New research carried out by Which? has revealed that nearly three quarters of consumers (74 per cent) feel that supermarkets are trying to mislead them by using confusing pricing practices.
Which? asked 2,100 shoppers about their shopping habits ahead of the launch of its “Price it Right” campaign to improve supermarket pricing. The majority of shoppers (78 per cent) say their weekly household grocery bill has increased in the past 12 months, spending an average £76.83 per week. 91 per cent are shopping around for the best deal and 82 per cent are buying more groceries from cheaper supermarkets.
Which? wants to see an end to supermarkets confusing consumers with hard to read and inconsistent unit prices that make it hard for shoppers to identify which products and promotions are the best value for money.
Richard Lloyd, executive director of Which?, said:
“With household budgets squeezed and rising food costs among the top worries for consumers, it’s all the more important that stores make it as easy as possible for people to spot the best value products.
“All food and drink should be clearly and consistently priced by weight or volume across all stores, including products which are on special offer. While there are some changes which supermarkets can make voluntarily, it’s now time for the Government to change the law so that supermarkets ‘Price it Right’ across the board.”
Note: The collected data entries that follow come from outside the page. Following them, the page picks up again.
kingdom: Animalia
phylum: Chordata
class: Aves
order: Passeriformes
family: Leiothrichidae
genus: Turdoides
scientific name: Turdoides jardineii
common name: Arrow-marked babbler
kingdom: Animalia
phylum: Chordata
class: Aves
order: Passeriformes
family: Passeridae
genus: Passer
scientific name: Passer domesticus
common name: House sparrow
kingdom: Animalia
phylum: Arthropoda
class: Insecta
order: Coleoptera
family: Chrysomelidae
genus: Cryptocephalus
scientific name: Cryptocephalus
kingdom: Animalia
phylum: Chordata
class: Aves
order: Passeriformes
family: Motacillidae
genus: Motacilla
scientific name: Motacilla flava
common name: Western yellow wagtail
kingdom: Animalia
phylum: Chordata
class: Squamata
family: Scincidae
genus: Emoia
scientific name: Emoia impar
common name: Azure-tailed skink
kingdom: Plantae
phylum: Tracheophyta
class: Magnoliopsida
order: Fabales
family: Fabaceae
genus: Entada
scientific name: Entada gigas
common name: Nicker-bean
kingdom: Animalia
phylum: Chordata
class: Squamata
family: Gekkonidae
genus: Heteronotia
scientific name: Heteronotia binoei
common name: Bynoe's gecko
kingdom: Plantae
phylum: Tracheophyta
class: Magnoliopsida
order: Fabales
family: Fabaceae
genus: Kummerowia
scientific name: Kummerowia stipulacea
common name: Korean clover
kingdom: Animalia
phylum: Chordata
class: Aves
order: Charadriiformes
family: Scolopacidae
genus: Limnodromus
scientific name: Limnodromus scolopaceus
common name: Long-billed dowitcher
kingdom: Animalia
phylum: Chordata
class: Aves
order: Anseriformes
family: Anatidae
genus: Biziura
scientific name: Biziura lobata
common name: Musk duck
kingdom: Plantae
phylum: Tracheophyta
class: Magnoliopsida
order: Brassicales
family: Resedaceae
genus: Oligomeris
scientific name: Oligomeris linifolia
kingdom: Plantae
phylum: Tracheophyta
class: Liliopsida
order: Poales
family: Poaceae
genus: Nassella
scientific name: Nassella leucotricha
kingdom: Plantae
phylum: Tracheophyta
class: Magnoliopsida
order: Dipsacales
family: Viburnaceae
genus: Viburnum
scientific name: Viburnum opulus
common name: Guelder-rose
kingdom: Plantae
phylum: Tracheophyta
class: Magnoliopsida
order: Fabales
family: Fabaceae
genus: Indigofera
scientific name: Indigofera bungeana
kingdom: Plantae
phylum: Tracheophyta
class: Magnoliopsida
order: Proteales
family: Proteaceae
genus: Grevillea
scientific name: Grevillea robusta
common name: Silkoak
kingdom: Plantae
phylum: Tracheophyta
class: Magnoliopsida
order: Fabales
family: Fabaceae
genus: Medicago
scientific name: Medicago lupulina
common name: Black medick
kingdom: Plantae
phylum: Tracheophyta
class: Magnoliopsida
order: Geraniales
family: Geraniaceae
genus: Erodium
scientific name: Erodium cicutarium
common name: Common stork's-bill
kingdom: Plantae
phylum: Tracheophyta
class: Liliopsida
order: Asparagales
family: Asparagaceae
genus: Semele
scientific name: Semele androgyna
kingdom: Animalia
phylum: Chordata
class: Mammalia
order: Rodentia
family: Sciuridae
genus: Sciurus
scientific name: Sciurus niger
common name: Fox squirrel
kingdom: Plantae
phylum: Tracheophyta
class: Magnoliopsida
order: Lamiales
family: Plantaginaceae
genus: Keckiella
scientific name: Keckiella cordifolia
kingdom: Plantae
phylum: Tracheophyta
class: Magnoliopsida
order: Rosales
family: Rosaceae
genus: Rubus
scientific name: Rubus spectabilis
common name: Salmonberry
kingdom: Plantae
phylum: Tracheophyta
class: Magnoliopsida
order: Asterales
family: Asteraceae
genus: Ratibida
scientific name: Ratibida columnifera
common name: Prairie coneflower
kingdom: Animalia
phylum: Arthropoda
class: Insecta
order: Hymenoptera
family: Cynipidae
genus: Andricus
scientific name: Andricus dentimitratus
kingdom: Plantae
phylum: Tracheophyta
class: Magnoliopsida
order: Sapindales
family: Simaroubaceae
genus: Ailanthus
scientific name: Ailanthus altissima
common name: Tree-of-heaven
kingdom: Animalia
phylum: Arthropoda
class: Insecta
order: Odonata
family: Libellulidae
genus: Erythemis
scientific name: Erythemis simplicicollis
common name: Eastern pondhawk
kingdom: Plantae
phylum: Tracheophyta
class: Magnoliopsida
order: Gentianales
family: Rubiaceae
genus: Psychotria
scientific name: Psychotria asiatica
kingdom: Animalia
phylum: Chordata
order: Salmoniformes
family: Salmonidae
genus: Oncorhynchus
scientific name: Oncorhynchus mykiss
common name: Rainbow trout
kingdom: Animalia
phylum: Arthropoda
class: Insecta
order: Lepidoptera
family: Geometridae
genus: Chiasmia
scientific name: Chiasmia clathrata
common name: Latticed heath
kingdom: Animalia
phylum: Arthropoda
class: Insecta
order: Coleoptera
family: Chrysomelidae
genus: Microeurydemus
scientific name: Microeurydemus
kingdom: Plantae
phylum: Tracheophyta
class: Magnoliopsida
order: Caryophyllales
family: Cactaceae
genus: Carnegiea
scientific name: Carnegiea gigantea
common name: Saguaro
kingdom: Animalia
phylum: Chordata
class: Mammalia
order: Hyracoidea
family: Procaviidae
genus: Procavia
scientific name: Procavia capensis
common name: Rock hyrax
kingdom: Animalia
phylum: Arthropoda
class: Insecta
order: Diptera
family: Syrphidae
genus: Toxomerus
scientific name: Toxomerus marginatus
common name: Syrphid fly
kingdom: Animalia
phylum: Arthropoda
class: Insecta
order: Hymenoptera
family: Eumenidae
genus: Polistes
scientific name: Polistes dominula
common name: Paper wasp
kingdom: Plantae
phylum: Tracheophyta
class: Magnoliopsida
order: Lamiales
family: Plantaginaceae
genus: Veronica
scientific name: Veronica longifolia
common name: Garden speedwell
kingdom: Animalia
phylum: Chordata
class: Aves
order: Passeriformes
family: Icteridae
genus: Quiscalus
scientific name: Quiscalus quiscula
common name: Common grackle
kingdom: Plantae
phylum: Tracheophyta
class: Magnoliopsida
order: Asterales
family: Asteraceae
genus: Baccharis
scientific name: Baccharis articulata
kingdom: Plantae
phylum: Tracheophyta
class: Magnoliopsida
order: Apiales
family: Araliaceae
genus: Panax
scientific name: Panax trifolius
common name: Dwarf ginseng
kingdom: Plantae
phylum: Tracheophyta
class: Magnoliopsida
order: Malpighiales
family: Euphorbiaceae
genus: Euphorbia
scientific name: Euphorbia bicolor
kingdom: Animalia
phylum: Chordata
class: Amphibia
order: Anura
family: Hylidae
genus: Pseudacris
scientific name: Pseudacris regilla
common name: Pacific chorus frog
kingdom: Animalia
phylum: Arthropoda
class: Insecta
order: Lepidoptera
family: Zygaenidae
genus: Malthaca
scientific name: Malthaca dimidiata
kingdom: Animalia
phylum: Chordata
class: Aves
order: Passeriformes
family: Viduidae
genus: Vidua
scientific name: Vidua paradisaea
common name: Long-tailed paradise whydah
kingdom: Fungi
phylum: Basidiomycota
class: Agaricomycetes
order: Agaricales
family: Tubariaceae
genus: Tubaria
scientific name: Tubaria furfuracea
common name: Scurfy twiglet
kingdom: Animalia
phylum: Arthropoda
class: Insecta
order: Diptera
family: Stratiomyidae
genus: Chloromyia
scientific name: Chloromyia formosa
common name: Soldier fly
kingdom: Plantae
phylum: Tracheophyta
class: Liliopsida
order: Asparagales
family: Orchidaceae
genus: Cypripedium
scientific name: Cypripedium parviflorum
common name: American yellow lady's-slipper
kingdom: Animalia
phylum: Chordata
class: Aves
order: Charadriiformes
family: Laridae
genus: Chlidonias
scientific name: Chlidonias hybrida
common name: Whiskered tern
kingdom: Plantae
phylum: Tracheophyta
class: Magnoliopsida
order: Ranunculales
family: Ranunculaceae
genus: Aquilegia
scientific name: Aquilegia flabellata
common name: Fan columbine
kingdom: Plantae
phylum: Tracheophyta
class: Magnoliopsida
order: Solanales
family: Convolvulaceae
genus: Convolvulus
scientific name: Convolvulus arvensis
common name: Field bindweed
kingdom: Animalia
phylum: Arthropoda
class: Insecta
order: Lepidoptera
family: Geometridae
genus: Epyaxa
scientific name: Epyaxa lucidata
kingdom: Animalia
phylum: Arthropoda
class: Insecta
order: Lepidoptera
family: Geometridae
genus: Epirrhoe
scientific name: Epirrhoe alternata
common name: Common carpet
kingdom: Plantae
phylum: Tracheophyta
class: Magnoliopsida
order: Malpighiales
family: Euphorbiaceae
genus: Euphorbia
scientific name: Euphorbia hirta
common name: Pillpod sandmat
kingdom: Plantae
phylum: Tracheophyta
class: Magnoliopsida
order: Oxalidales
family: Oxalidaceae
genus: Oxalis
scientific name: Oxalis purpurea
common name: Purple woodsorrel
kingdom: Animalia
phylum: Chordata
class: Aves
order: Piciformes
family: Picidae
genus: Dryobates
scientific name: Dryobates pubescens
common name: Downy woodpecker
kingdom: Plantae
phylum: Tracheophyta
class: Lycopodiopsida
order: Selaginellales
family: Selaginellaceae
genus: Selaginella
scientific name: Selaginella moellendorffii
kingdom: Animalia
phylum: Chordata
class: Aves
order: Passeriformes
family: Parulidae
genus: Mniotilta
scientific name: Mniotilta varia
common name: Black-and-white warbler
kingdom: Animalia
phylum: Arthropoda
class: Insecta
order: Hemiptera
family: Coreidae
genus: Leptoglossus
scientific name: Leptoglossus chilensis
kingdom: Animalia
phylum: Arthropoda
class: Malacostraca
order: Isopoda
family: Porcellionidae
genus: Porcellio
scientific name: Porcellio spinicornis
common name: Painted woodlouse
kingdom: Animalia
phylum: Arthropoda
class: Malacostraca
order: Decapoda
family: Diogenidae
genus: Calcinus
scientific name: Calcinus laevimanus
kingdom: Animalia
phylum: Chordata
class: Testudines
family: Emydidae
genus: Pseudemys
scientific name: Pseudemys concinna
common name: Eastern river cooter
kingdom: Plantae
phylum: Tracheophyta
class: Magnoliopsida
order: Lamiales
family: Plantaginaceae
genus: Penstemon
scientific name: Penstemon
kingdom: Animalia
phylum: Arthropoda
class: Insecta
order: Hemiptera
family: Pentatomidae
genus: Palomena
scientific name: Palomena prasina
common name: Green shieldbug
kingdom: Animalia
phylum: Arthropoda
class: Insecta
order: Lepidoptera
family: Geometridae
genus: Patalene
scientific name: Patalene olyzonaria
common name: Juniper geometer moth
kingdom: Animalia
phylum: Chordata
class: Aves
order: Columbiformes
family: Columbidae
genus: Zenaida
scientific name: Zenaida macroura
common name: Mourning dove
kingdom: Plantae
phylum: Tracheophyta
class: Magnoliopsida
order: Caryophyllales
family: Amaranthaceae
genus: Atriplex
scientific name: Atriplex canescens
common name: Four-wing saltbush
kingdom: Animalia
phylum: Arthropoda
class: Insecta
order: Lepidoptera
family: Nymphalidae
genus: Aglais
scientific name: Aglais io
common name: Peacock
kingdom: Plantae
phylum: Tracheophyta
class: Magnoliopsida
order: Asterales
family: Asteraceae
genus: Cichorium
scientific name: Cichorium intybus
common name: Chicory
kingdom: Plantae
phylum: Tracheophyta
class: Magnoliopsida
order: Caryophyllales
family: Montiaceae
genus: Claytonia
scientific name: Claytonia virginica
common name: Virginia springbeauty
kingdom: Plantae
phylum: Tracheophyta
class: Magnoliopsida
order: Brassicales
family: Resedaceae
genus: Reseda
Under current legislation, retailers are required to provide both a selling price and a unit price for food. The unit price is the price by weight or volume that allows shoppers to compare the true cost of products, even if they come in different sizes.
For instance, if a 600g jar of mayonnaise costs £3.49 and a 400g jar is £2.50, a clear unit price would show you straight away which jar gives you the most mayo for your money.
Of the people Which? questioned who use unit pricing, 88 per cent said it helps them to work out which products and promotions are the best value for money. Of those shoppers who are aware of unit pricing but do not use it, over a fifth (22 per cent) said it was because unit pricing is too small and hard to read.
As part of the research, Which? conducted spot checks in a branch of each of the top ten leading supermarkets and none of them met the Which? best practice criteria for size and legibility of unit pricing on all of the products we looked at.
Which? is calling for consumers to support the campaign by signing a pledge calling for supermarkets to use clear, simple price labelling.